How the SPS Agreement will Benefit New Zealand Exporters
Market access
The SPS agreement is making it easier for New Zealanders to sell their primary produce on world markets, because the signatories have undertaken to scientifically justify the SPS measures they impose.
This makes it harder for governments to erect non-tariff barriers to trade. Their measures must stand up to international scrutiny.
Lower compliance costs
New Zealand has an excellent reputation for meeting the requirements of importing countries, but this has often come at a big cost. Stringent inspection requirements for meat products imposed in the past by the EU and United States are prime examples.
Complying with unnecessarily rigid SPS requirements can marginalise an otherwise viable export operation. As unjustified requirements are stripped away, these costs will be reduced.

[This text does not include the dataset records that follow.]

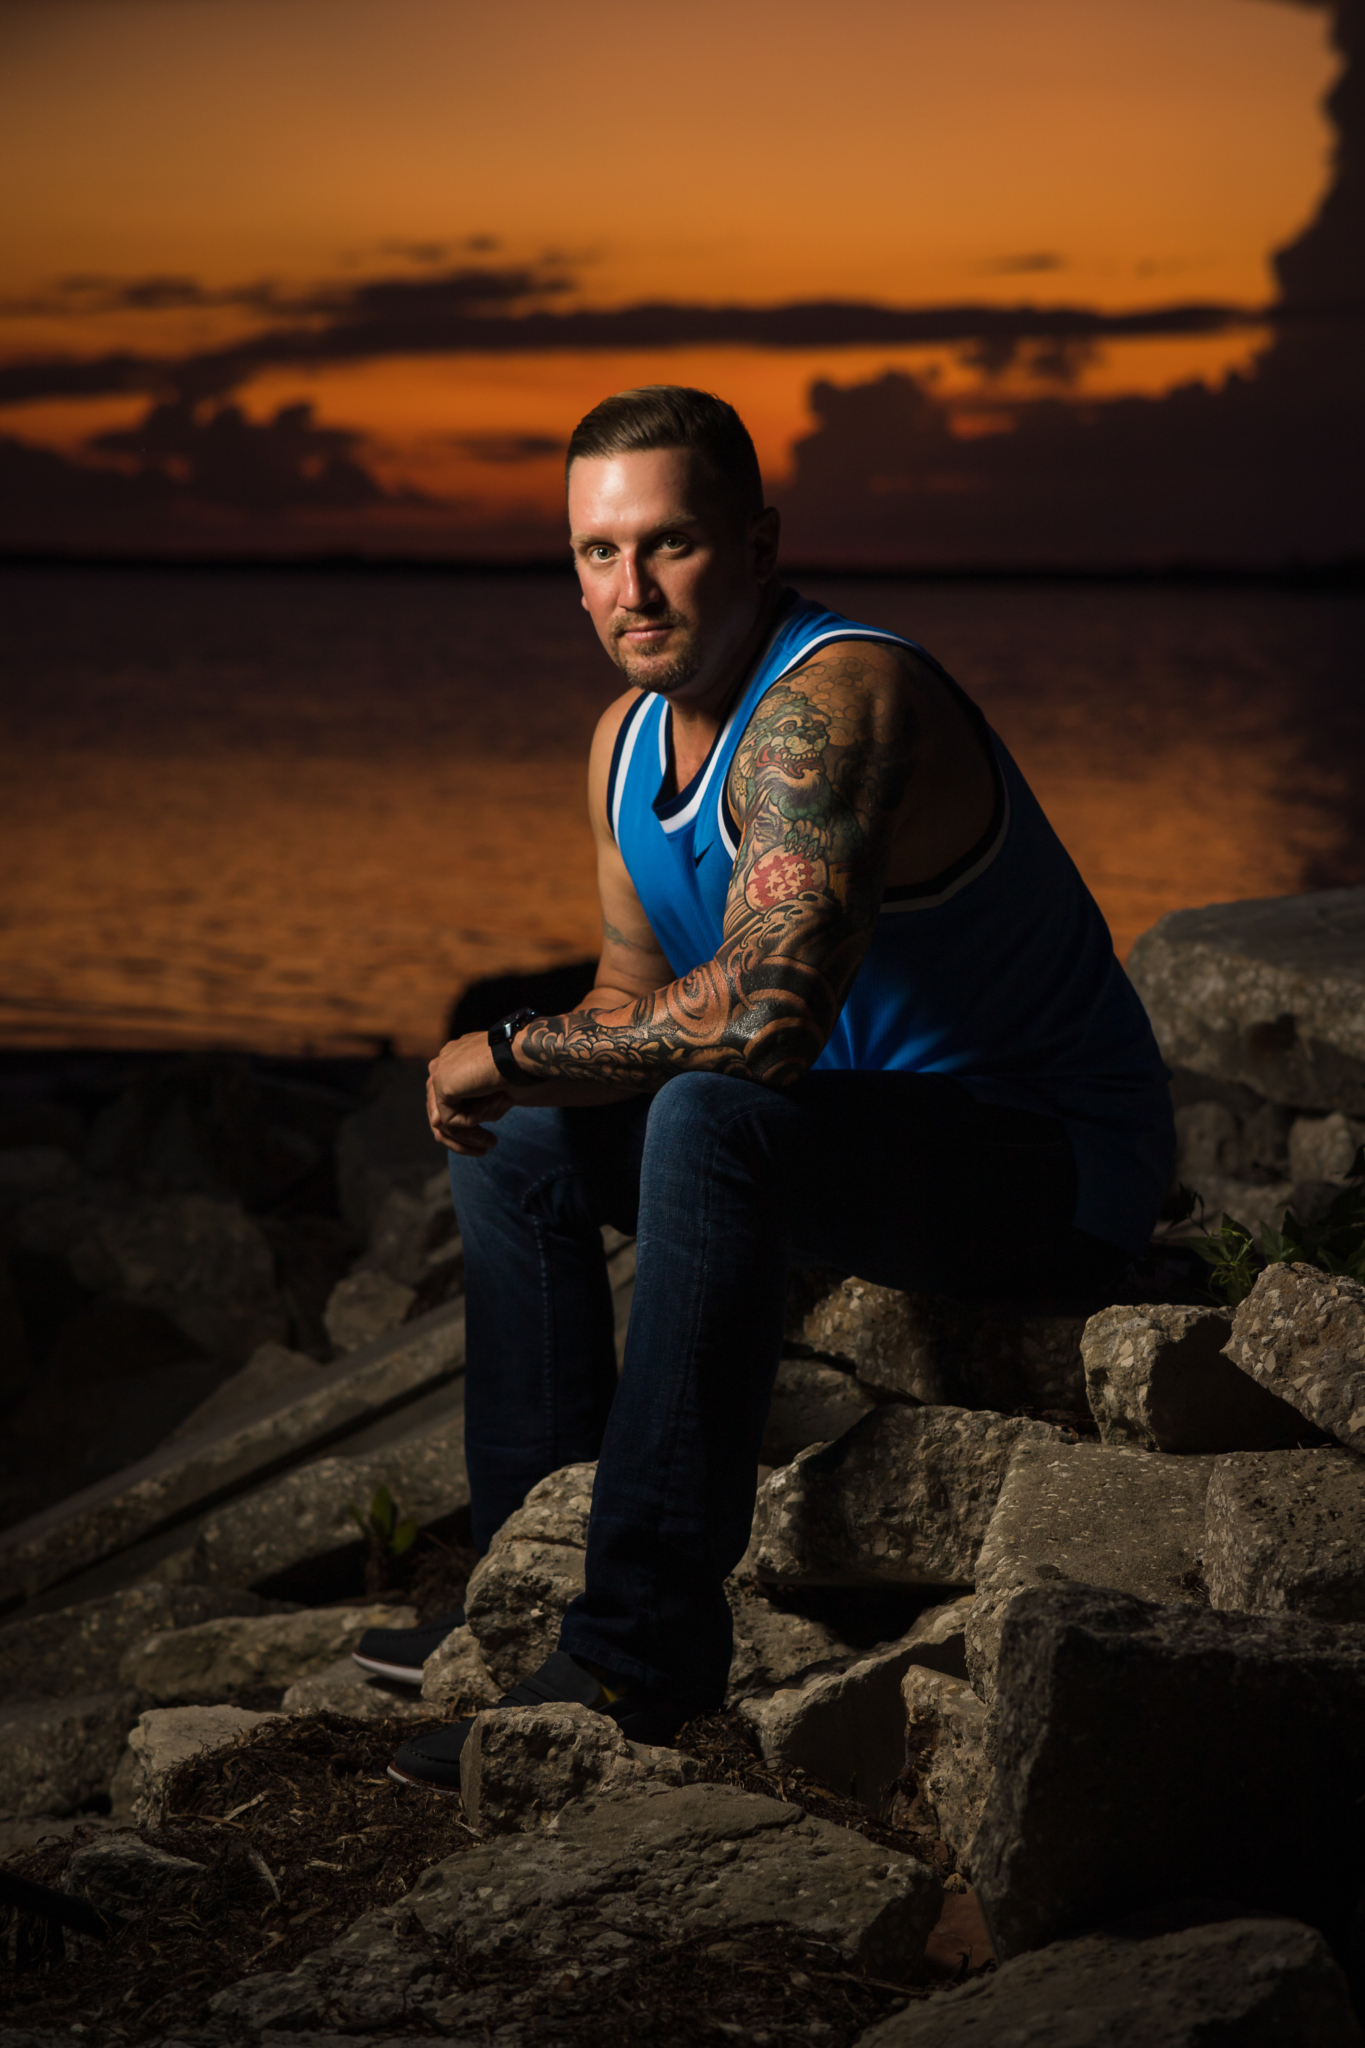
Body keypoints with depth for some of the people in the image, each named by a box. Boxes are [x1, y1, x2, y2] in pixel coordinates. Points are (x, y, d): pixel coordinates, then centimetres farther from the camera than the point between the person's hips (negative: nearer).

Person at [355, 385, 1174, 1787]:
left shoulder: (832, 701, -26)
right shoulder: (628, 740, 4)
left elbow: (763, 1010, -39)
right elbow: (637, 1006, 14)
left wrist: (513, 1051, -25)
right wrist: (506, 1079, -8)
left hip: (1055, 1165, -10)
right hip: (871, 1131, 10)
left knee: (717, 1118, -34)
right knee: (516, 1134, 12)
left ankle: (645, 1647, -28)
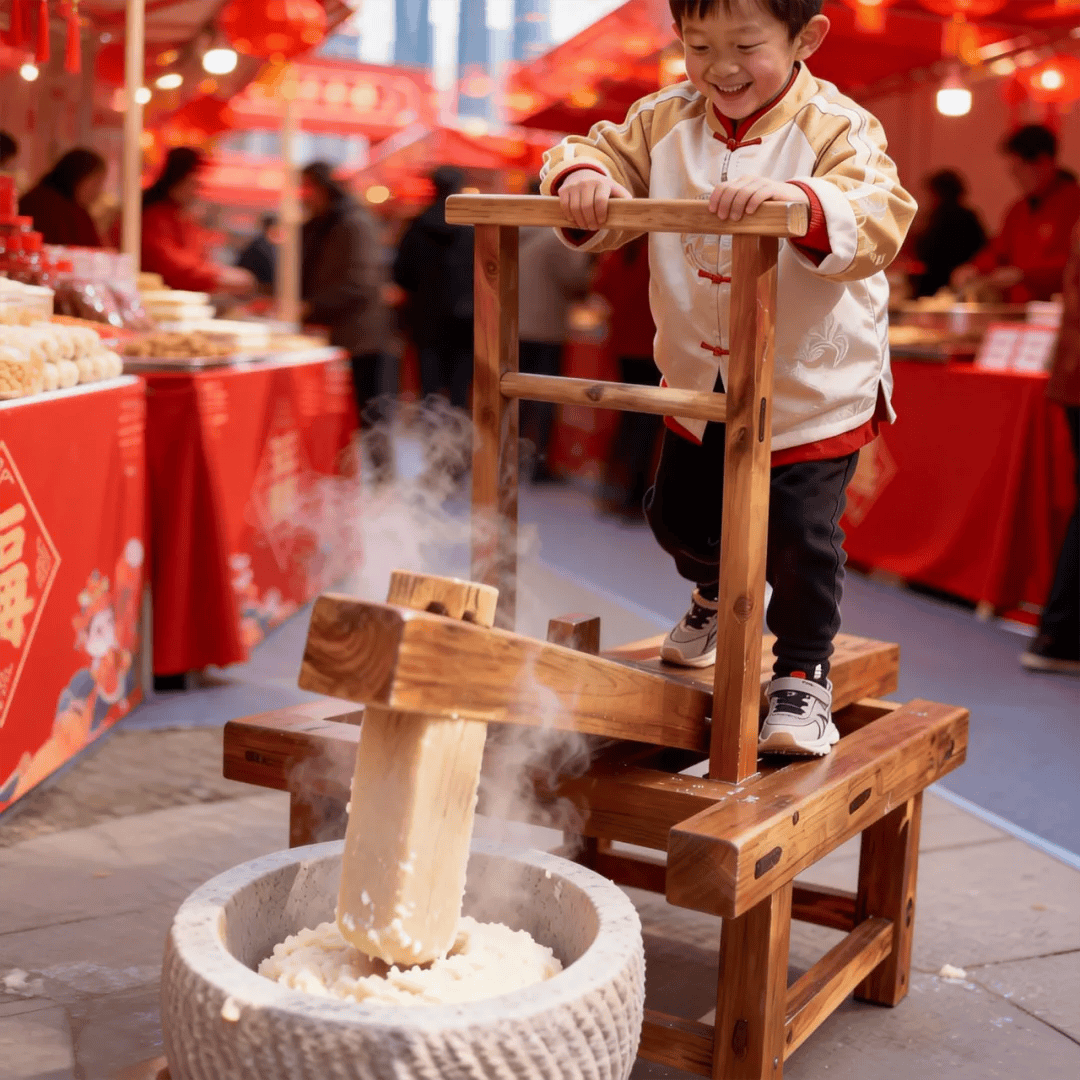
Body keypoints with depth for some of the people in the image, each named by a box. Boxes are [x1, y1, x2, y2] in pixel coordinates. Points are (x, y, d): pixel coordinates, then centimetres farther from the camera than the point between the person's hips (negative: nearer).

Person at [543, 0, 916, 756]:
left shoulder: (838, 129, -18)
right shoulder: (665, 121, -4)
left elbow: (880, 223, -32)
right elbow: (606, 154, 0)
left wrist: (798, 201, -51)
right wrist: (581, 176, -25)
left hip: (815, 390, -5)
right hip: (698, 379, 5)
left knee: (799, 534, -5)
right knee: (680, 515, 17)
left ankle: (803, 672, 20)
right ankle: (721, 593, 52)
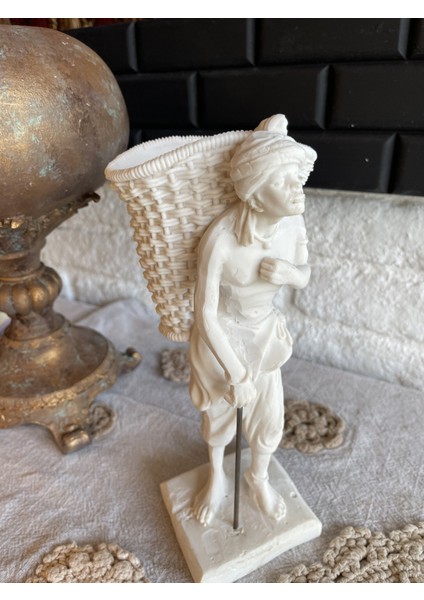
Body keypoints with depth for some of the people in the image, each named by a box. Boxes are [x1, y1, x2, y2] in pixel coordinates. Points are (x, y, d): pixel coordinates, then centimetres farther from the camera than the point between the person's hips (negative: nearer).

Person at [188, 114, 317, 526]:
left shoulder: (293, 222, -16)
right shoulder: (220, 239, -32)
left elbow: (305, 277, 0)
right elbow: (205, 314, -24)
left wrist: (289, 272, -24)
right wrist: (235, 374, -19)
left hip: (264, 330, 4)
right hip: (220, 335, -3)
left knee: (269, 413, 17)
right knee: (219, 408, 21)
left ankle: (258, 476, 52)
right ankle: (216, 477, 54)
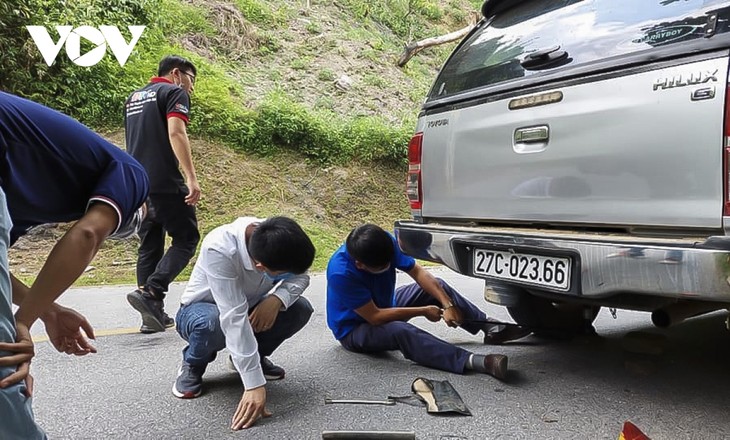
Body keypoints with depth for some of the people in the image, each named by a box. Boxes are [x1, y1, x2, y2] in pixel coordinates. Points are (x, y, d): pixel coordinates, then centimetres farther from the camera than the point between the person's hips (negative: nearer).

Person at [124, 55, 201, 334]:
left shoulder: (134, 98, 24)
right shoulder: (175, 92, -1)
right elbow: (176, 133, -17)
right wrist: (191, 177, -21)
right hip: (165, 183, -8)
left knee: (149, 245, 10)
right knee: (186, 239, -1)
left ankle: (153, 314, 9)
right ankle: (150, 292, -18)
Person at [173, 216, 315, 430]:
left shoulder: (276, 240, -25)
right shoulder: (218, 250, -40)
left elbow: (300, 276, -10)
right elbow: (233, 318, -43)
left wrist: (277, 299, -32)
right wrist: (254, 385, -44)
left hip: (248, 307, 4)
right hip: (201, 310, -4)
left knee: (301, 309, -21)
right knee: (212, 322, -39)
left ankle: (253, 356, 6)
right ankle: (193, 366, -3)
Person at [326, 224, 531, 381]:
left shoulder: (385, 243, -19)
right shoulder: (340, 272, -36)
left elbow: (418, 271, -13)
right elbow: (375, 317, -32)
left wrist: (447, 304, -24)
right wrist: (423, 311, -26)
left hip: (386, 304, 7)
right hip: (354, 329, -7)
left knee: (437, 285, -2)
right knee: (400, 331, -38)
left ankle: (491, 328, -1)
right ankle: (473, 362, -47)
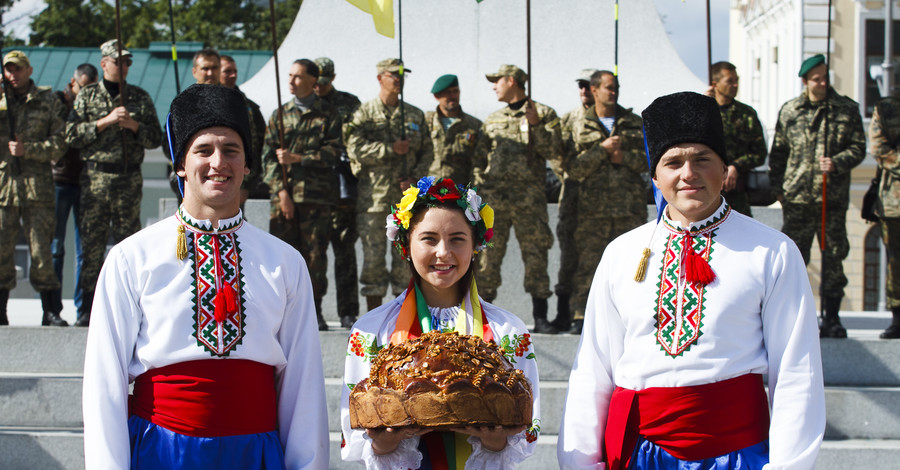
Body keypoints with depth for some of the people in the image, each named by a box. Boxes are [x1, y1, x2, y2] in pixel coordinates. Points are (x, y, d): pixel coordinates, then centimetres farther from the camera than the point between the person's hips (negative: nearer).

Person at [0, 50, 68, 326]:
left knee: (41, 249, -2)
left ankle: (51, 311, 4)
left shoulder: (48, 101, 8)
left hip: (37, 183, -2)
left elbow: (60, 143, 2)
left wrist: (28, 149, -11)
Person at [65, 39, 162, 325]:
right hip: (94, 179, -1)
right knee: (91, 243, -1)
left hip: (129, 180, 1)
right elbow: (71, 135, -2)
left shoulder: (140, 98, 11)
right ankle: (88, 309, 5)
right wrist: (105, 122, -11)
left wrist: (134, 125, -8)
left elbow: (156, 138, 10)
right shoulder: (87, 96, 8)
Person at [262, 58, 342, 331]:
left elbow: (333, 152, -3)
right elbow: (268, 155, 7)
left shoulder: (327, 115, 8)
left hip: (317, 195, -2)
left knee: (315, 254, -2)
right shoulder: (280, 115, 14)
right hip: (284, 194, 2)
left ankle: (313, 311, 6)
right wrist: (281, 190, -6)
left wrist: (297, 158, -11)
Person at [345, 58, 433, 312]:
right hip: (373, 195, -3)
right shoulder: (364, 113, 3)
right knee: (373, 255, -2)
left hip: (407, 195, 3)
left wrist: (415, 177, -4)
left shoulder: (416, 115, 14)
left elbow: (427, 152, 13)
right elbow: (355, 149, -9)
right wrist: (390, 149, -14)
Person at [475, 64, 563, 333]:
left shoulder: (544, 114, 5)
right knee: (488, 254, 1)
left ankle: (540, 318, 0)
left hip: (528, 197, -3)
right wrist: (478, 190, 8)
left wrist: (535, 127, -15)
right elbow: (480, 158, 20)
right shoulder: (493, 119, 18)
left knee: (535, 254, -4)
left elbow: (555, 152, -5)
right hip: (493, 196, 3)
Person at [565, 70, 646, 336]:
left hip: (630, 205, 1)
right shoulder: (580, 127, 8)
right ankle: (580, 316, 1)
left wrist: (624, 156, -7)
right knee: (587, 262, -5)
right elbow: (573, 169, -2)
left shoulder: (635, 123, 14)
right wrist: (603, 149, -11)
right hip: (593, 207, -1)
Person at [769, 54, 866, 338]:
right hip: (797, 197, 0)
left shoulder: (847, 110, 5)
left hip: (833, 197, 0)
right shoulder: (789, 111, 7)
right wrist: (777, 187, 6)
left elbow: (858, 148, 4)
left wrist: (837, 162, -14)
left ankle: (831, 318, 10)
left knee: (833, 256, 2)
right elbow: (778, 152, 13)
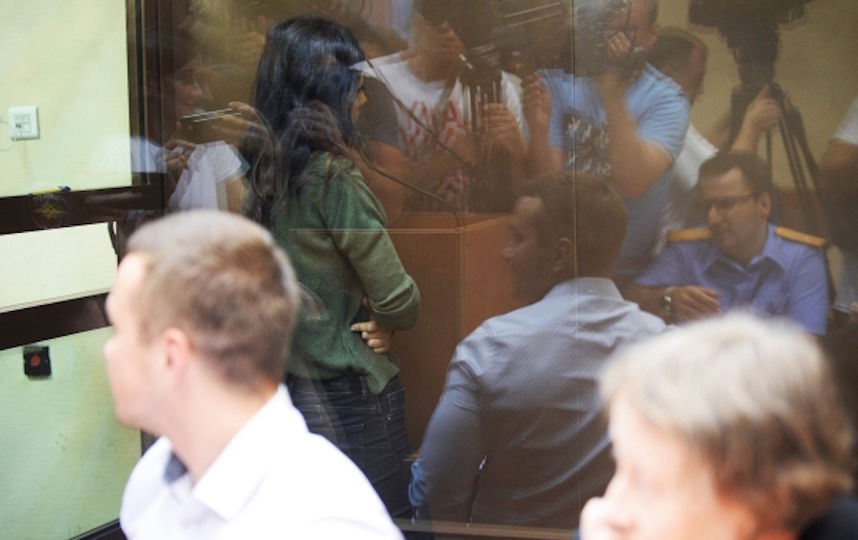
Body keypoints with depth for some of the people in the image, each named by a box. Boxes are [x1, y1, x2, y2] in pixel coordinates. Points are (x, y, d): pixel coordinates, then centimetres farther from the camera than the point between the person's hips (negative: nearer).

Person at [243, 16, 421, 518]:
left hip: (286, 386, 7)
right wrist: (386, 320, 5)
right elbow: (401, 303, -16)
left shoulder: (265, 173, 4)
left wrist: (376, 317, 3)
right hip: (349, 397, -7)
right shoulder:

Standards will be increasingly brought into line with international ones, making costly special production runs for individual markets less necessary.
New markets
The SPS agreement will open up markets previously closed to New Zealand exporters, as governments bring their trade practices into line with the rules of the SPS agreement.
Certainty
The SPS agreement provides export industries with the confidence to plan ahead. New measures are signalled in advance, and their reasons explained. WTO members are no longer justified in imposing arbitrary and unexpected import restrictions with the potential to cripple an export industry.
The pace of change
The SPS agreement is part of an interlocking "package" of reforms which includes the gradual stripping away of export subsidies and domestic price support policies by WTO members - something New Zealanders had largely done by the late 1980s.
Even when the ink was still drying on the Gatt Uruguay round negotiations, it was expected that the full benefit of the trade reforms would take up to a decade to flow through to the New Zealand farm gate.
For New Zealand farmers and growers, opening up international market access cannot come soon enough. The slow pace of change is frustrating, but not unexpected.
In some economies, overnight exposure to the full blast of international competition could have devastating social and economic consequences for domestic producers.
Within the World Trade Organization, the more developed nations are helping emerging nations comply with the requirements of multilateral agreements like the SPS agreement.
Despite the apparent slowness, regulatory agencies around the world are beginning to move into line with the SPS agreement. International agreements giving trading partners improved market access are becoming increasingly common.